_What you have to do:_ Retype every line from the top of the entries down to the one with "left knee: (312, 373)", both included, and skip the pictures.

══════════

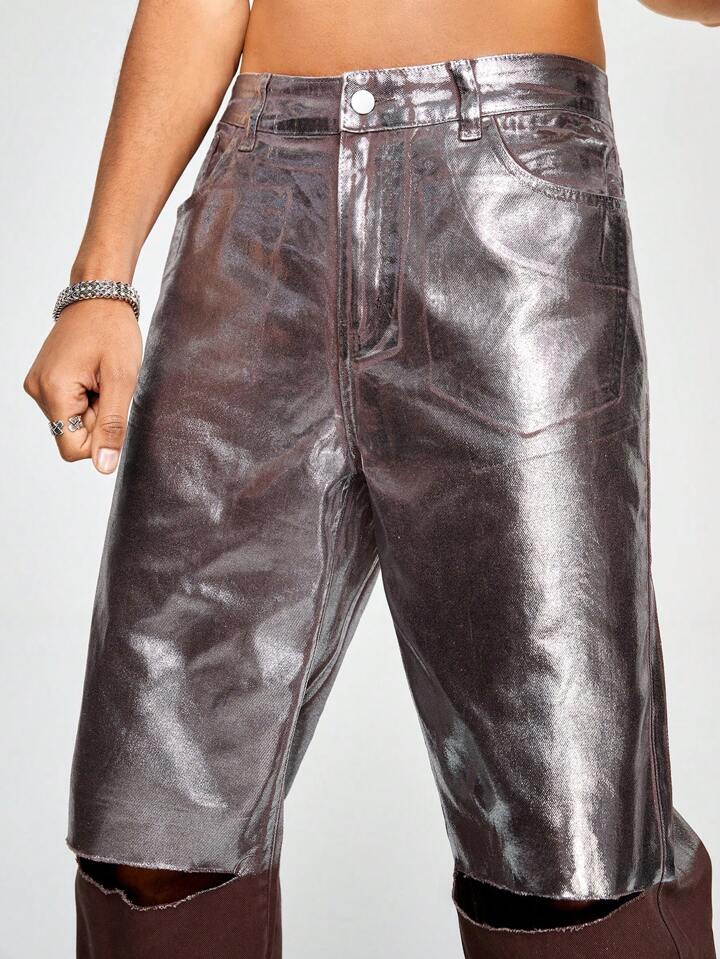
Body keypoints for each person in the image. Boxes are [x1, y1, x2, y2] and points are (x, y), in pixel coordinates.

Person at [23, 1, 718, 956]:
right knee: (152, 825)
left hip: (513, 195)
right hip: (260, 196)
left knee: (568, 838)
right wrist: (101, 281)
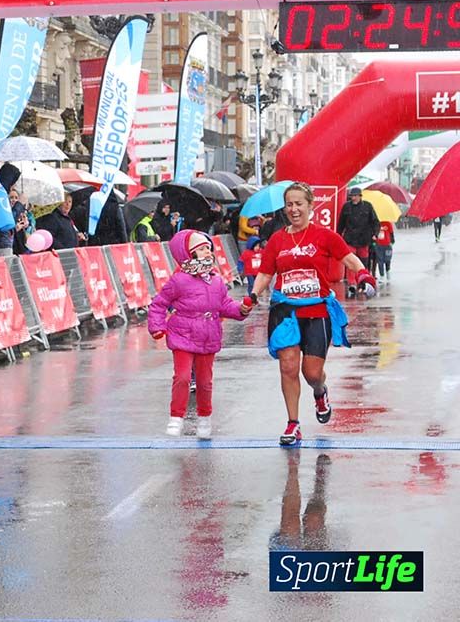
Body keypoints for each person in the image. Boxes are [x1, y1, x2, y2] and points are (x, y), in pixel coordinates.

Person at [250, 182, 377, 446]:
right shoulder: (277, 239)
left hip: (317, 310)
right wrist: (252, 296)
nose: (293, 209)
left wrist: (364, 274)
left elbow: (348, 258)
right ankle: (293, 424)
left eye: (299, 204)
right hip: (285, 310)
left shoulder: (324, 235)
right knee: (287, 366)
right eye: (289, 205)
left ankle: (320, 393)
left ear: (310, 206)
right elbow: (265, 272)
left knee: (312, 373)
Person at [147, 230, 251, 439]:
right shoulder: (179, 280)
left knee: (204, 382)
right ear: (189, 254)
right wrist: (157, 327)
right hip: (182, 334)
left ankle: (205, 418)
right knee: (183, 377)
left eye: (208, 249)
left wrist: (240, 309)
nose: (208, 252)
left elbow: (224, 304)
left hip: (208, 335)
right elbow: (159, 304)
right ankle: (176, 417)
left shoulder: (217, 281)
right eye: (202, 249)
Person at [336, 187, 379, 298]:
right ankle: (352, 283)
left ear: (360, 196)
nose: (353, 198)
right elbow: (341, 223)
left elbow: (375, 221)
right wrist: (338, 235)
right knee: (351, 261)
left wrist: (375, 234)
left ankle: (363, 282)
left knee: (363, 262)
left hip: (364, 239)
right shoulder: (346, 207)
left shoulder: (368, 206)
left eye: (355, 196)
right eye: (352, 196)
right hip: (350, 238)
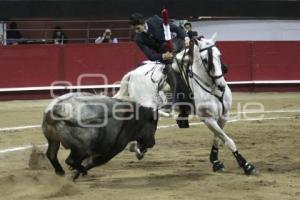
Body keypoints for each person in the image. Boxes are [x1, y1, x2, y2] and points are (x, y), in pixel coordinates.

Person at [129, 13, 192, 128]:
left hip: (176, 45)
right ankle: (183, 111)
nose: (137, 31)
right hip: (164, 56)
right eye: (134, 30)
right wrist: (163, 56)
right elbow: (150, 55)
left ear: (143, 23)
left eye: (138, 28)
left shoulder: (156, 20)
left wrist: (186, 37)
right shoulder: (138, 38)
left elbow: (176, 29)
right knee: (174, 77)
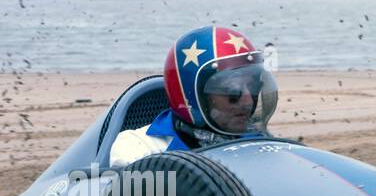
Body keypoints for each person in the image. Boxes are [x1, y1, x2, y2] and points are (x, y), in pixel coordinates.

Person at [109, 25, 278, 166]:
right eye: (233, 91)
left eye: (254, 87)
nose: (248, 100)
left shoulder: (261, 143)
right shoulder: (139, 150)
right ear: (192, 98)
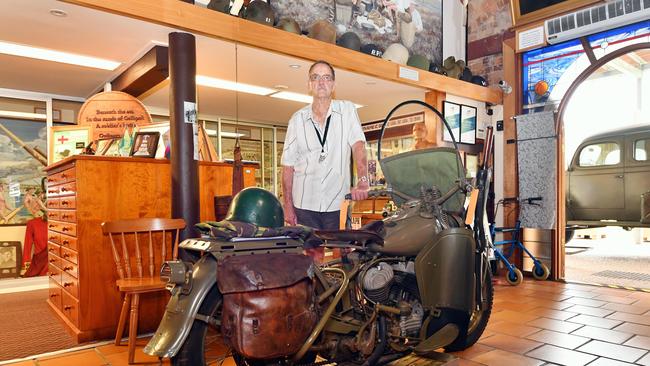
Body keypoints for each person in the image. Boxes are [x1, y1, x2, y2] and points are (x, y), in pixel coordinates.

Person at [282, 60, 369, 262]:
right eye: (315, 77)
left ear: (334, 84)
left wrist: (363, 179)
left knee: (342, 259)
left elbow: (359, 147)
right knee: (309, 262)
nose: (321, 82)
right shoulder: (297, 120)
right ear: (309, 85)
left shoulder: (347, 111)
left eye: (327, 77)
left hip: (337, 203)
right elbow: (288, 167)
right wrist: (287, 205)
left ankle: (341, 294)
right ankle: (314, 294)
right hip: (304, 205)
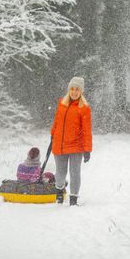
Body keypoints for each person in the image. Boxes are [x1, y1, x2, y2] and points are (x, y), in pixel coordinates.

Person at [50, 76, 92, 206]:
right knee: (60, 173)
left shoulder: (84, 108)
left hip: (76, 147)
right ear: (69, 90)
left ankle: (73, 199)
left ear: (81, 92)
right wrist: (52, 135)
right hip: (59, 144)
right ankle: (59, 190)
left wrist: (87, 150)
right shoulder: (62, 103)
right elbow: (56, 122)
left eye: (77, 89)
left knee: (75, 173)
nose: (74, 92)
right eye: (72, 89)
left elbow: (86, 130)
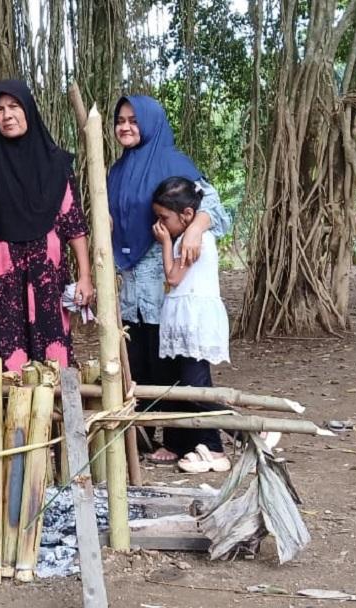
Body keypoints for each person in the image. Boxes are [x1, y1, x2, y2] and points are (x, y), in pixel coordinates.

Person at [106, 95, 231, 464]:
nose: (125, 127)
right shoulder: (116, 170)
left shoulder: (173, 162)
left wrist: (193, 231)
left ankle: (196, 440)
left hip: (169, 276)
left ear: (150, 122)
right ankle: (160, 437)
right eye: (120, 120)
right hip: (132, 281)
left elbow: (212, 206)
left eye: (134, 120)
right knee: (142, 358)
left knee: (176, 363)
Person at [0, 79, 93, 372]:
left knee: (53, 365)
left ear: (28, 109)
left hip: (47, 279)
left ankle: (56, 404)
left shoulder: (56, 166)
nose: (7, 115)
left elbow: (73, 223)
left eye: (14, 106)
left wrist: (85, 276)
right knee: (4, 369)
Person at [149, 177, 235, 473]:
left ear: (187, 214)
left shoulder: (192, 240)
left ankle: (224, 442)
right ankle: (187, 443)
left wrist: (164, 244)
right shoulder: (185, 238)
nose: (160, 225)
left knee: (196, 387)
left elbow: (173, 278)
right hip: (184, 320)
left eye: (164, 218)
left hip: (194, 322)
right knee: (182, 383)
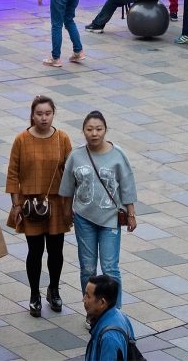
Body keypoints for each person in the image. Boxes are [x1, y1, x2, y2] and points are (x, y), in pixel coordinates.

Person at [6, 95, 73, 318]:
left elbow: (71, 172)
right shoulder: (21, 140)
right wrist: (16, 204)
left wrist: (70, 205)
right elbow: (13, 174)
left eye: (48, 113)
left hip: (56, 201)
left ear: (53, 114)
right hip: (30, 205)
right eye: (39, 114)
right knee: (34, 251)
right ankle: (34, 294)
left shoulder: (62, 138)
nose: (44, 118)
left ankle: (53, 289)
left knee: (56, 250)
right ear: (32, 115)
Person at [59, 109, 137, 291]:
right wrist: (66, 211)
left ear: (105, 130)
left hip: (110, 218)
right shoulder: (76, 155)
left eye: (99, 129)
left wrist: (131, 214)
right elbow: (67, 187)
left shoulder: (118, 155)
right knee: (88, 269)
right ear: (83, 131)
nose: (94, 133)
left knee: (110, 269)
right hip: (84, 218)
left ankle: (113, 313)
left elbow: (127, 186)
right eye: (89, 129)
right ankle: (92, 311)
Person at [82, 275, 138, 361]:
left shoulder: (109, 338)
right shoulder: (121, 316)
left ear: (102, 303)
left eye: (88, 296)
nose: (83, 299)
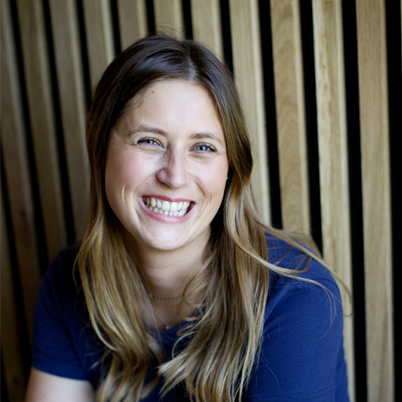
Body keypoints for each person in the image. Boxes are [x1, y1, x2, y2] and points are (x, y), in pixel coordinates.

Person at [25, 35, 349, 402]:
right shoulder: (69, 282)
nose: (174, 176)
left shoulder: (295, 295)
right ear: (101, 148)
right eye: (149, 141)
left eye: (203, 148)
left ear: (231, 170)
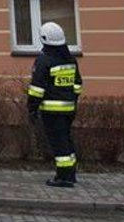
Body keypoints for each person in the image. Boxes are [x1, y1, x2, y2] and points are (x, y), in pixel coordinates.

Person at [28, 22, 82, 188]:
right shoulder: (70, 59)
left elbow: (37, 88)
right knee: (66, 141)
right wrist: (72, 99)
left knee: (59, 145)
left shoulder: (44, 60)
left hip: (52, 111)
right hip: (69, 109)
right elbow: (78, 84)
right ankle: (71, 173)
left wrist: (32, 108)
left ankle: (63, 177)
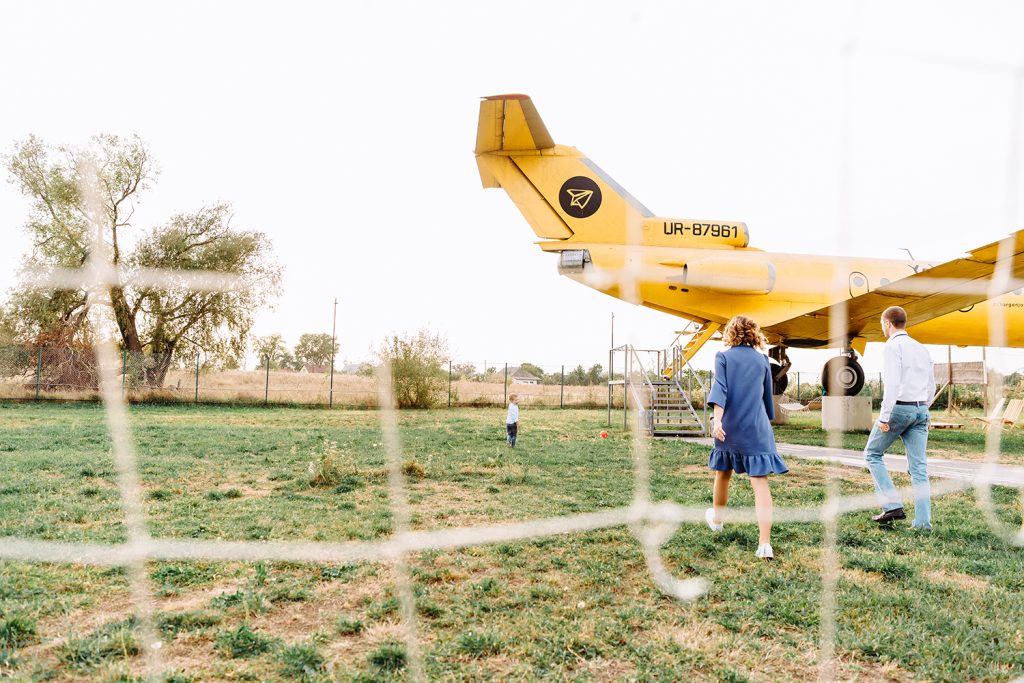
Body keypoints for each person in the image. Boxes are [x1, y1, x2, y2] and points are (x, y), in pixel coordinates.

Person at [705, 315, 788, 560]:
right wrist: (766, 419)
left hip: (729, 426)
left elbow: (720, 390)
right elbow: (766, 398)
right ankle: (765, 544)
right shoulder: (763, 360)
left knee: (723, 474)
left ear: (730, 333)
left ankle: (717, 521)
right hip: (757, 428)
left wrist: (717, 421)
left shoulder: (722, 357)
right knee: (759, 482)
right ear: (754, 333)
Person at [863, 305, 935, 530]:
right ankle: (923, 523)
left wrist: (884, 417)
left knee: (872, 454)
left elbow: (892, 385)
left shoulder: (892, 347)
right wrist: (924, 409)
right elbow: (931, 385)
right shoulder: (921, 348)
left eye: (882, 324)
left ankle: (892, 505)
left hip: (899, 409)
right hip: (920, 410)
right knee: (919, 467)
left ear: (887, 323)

══════════

_Solution to the problem:_
Body keypoints for each person in the image. Boxes are [x1, y1, x2, y2] and points are (x, y), in pixel coordinates.

Person at [23, 1, 718, 956]:
right knee: (152, 825)
left hip: (513, 195)
right hip: (260, 196)
left knee: (568, 838)
right wrist: (101, 281)
Body keypoints for each person in the image. Boxes are [x1, y1, x2, y2] and points are (x, y), in pixel coordinates.

Person at [250, 182, 377, 446]:
right shoulder: (277, 239)
left hip: (317, 310)
right wrist: (252, 296)
nose: (293, 209)
left wrist: (364, 274)
left elbow: (348, 258)
right ankle: (293, 424)
left eye: (299, 204)
right hip: (285, 310)
left shoulder: (324, 235)
right knee: (287, 366)
right eye: (289, 205)
left ankle: (320, 393)
left ear: (310, 206)
right elbow: (265, 272)
left knee: (312, 373)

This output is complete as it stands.